In the records below, find the line holding "WhiteFlowerVase [19, 275, 42, 305]" and the line holding "ComputerDisplay [375, 199, 401, 256]". Set down both, with every line between them, exactly.

Records shown:
▼

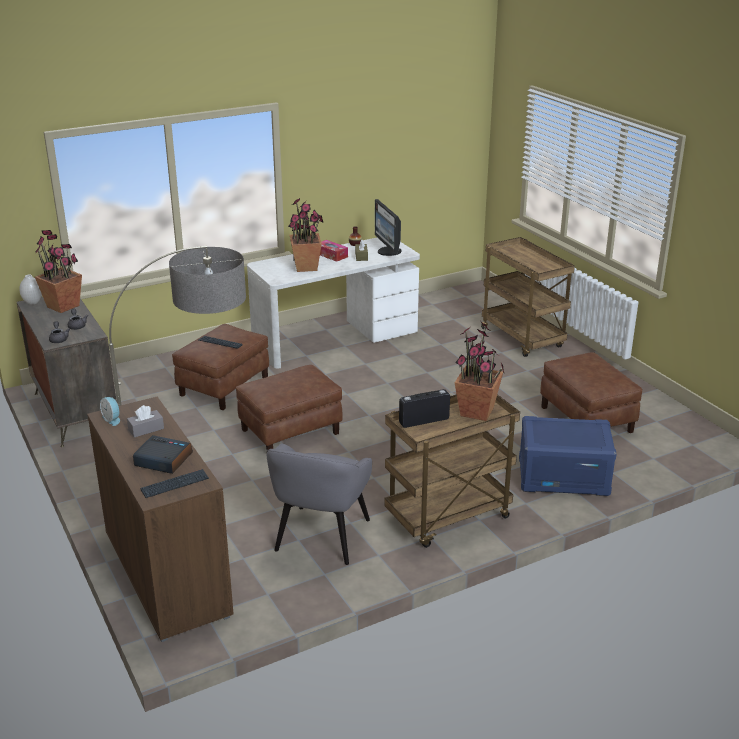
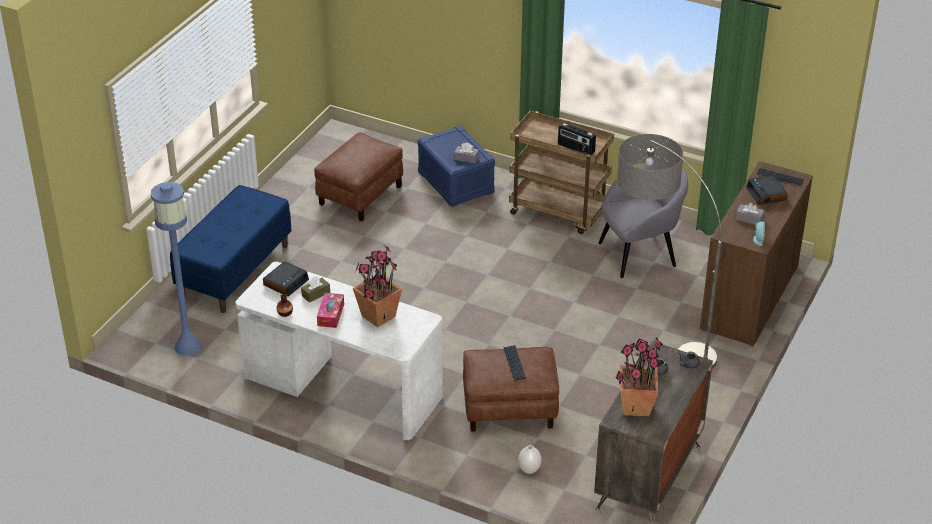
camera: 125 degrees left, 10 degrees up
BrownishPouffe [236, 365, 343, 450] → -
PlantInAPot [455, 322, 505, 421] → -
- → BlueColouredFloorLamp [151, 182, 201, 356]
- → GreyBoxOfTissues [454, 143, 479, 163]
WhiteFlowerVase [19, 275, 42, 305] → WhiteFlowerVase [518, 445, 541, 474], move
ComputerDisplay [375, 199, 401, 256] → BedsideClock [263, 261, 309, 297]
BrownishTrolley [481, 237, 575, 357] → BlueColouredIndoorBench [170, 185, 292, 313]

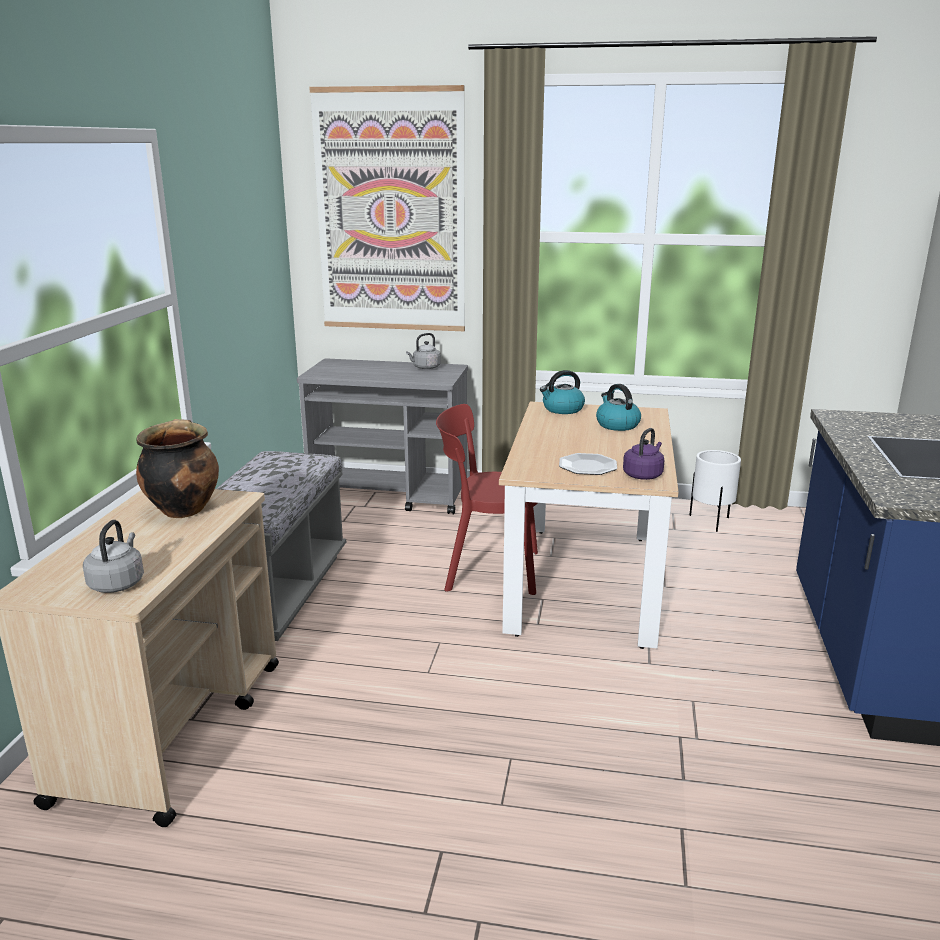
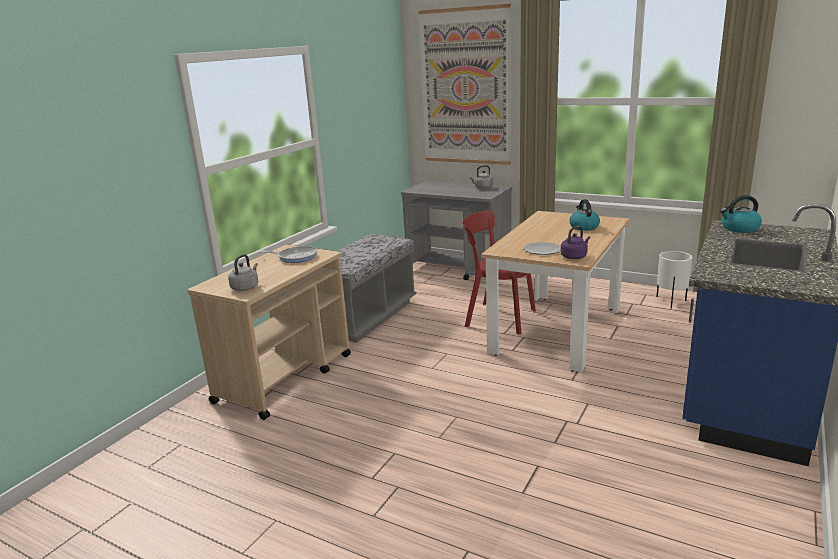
camera: 20 degrees right, 0 degrees up
WaterKettle [540, 370, 585, 414] → WaterKettle [720, 195, 762, 233], move
CookingPot [136, 419, 219, 518] → Pan [259, 246, 317, 263]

▲

Task result:
WhiteFlowerVase [19, 275, 42, 305] → WhiteFlowerVase [518, 445, 541, 474], move
ComputerDisplay [375, 199, 401, 256] → BedsideClock [263, 261, 309, 297]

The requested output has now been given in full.